#### Task:
Exact repetition of a range: find the line containing "Figure 5. The" and the line containing "FIGURE 3 | (A)" in the material below, then repeat both and all lines between them, leaving pictures out.

BEGIN Exercise materials

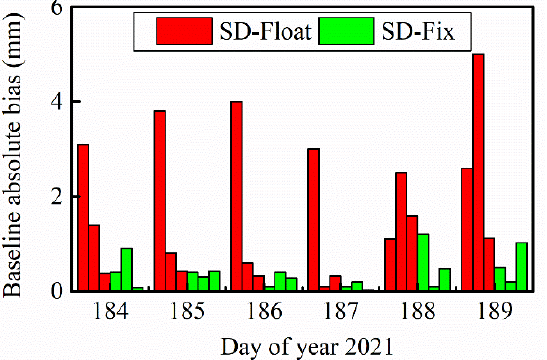
Figure 3. Bar plots showing absolute baseline biases of SD-Float and SD-Fix solutions in east, north, and up directions for 6 days.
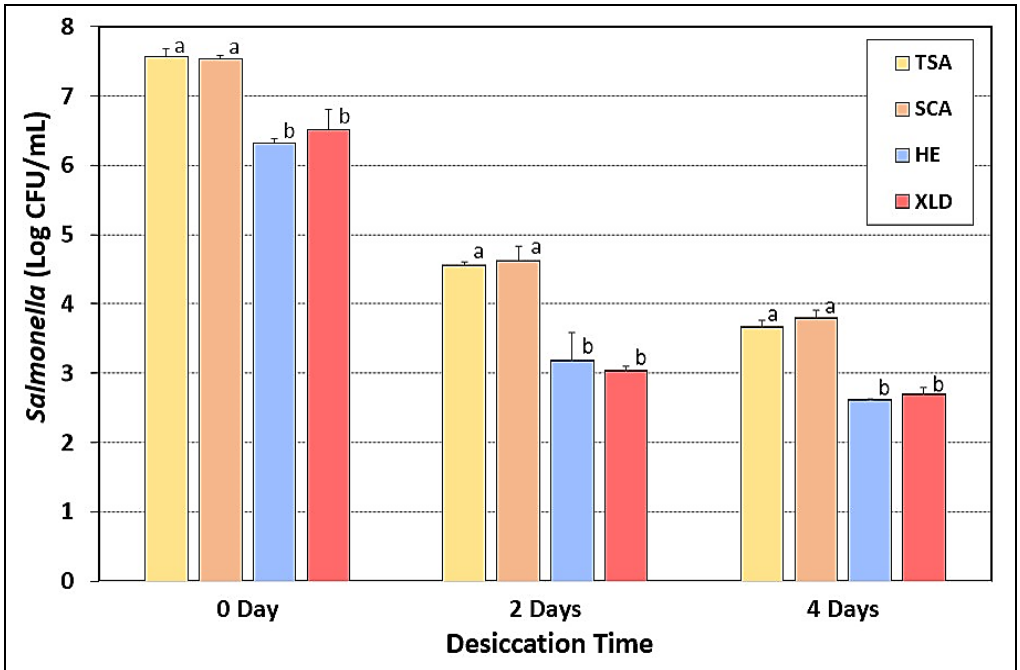
Figure 8. Desiccation-stress response of five-serovar mixtures of Salmonella inoculated on the surface of raw beef pieces and subjected up to 4-days drying in a humidity chamber at 23.9 ◦ C (75 ◦ F) and 55% RH. Treated samples were then plated on TSA, SCA, HE, and XLD containing spectinomycin (5 ug / mL), novobiocin (50 ug / mL), and clindamycin (5 ug / mL). Cultures in the mixture included S . Thompson 120, S . Heidelberg F5038BG1, S . Hadar MF60404, S . Enteritidis H3527, and S . Typhimurium H3380.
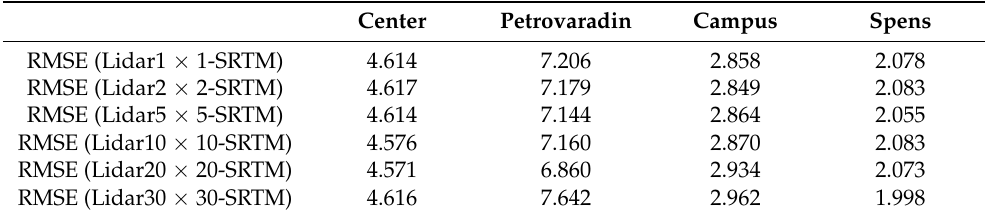
Table 1. Calculated RMSE values.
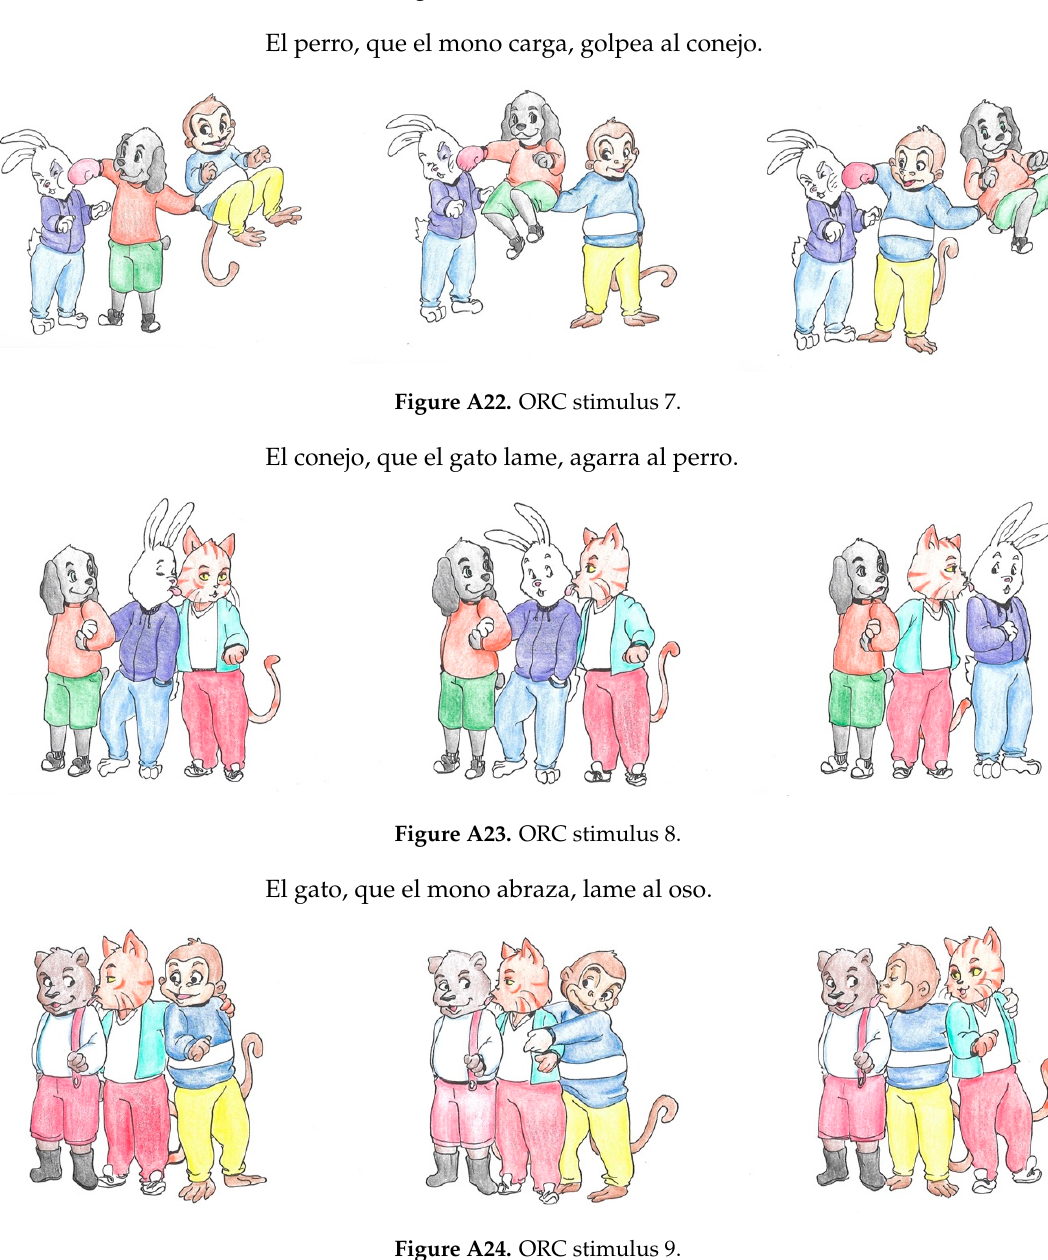
Figure A21. ORC stimulus 6.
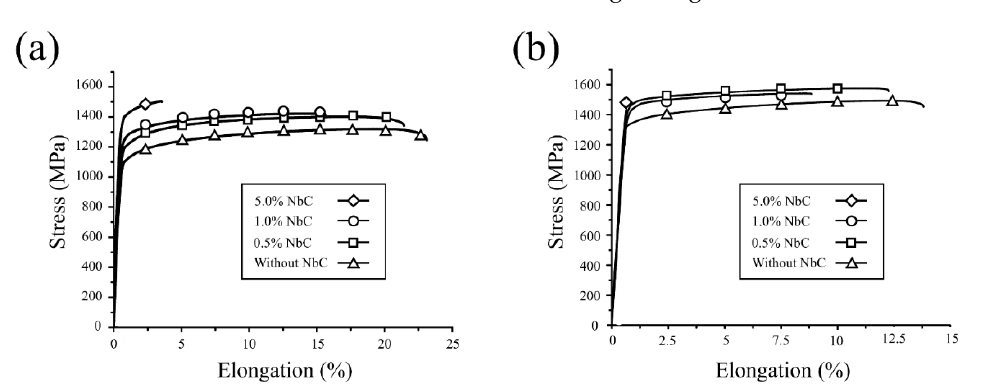
Figure 10. Room temperature tensile stress-strain curves ( a ) STA specimens and ( b ) DA specimens. Table 7. Tensile properties of specimens in this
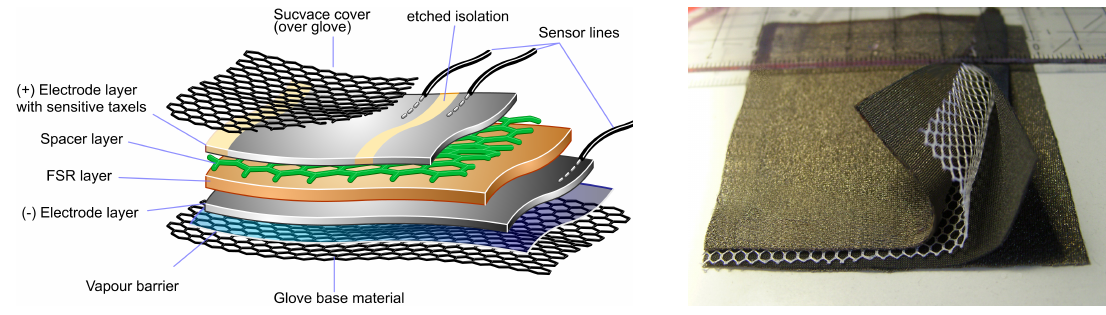
Figure 5. The flexible tactile sensing glove is manufactured from several layers of conductive and piezo-resistive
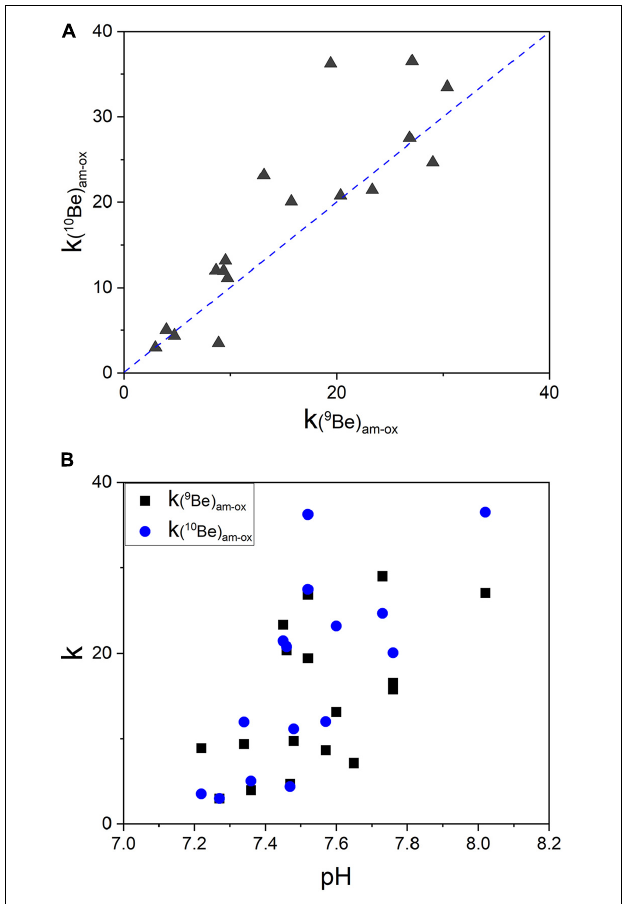
FIGURE 3 | (A) The partition ratio ( k ) of 9 Be and 10 Be between amorphous oxides and dissolved phases. The blue dash line represents 1:1 line. (B) The k -pH plot of both 9 Be (black squares) and 10 Be (blue dots), the data of HM with pH < 7 are not shown. The extremely high values of L3 were excluded in these plots due to suspended load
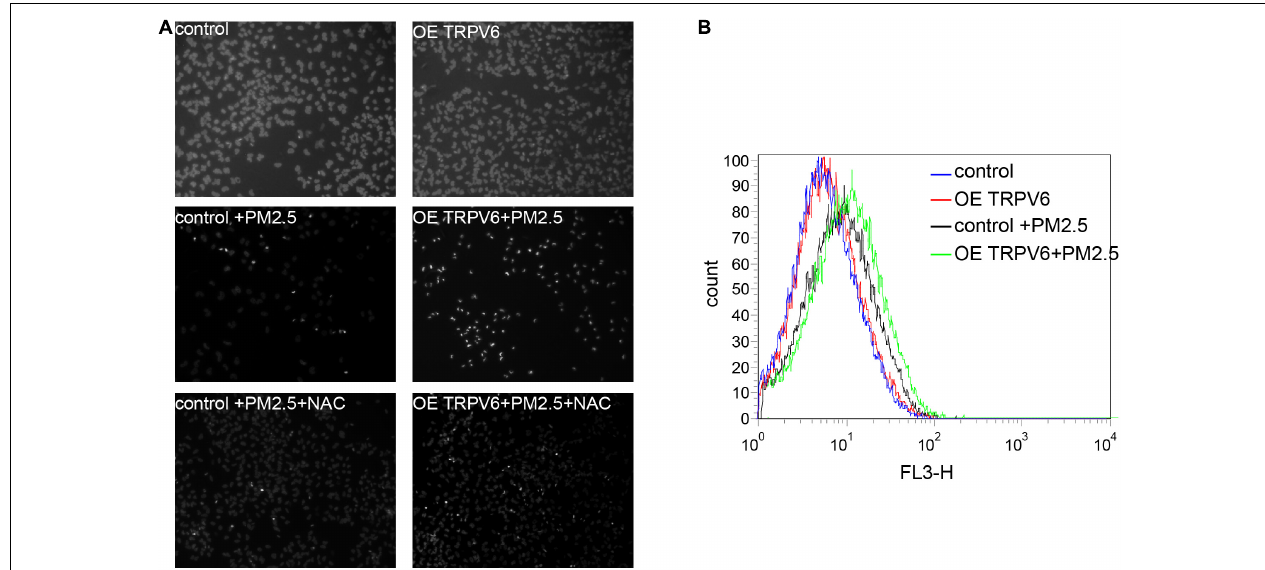
FIGURE 5 | Metal absorption by TRPV6 initiated ROS-mediated PM 2 . 5 -induced apoptosis. (A) Fluorescent images indicate the degree of apoptosis. DAPI was used to stain the nucleus to evaluate apoptosis, nuclear pyknosis (bright, small, irregular) represented apoptosis. Normal L02 cells and TRPV6 overexpressing L02 cells showed good growth (upper panel). PM 2 . 5 -induced apoptosis of L02 cells (middle left, fluorescent represents apoptotic cells), and L02 cells overexpressing TRPV6 showed worse growth (middle right). Addition of NAC suppressed the effect of PM 2 . 5 , and upregulated TRPV6 (lower panel). TRPV6 overexpression increased apoptosis of L02 cells, whereas NAC (ROS inhibitor) decreased apoptosis. (B) Evaluation of ROS production in cells using DCFDA. ROS was evaluated by staining cells with a DCFDA cell reactive oxygen species detection kit. ROS levels were quantified via flow cytometry (BD Biosciences, United States). PM 2 . 5 (black line) induced ROS generation, while TRPV6 overexpression (green line) elevated the effect of PM 2 . 5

END Exercise materials

#### Solution to this exercise:
Figure 5. The flexible tactile sensing glove is manufactured from several layers of conductive and piezo-resistive
FIGURE 3 | (A) The partition ratio ( k ) of 9 Be and 10 Be between amorphous oxides and dissolved phases. The blue dash line represents 1:1 line. (B) The k -pH plot of both 9 Be (black squares) and 10 Be (blue dots), the data of HM with pH < 7 are not shown. The extremely high values of L3 were excluded in these plots due to suspended load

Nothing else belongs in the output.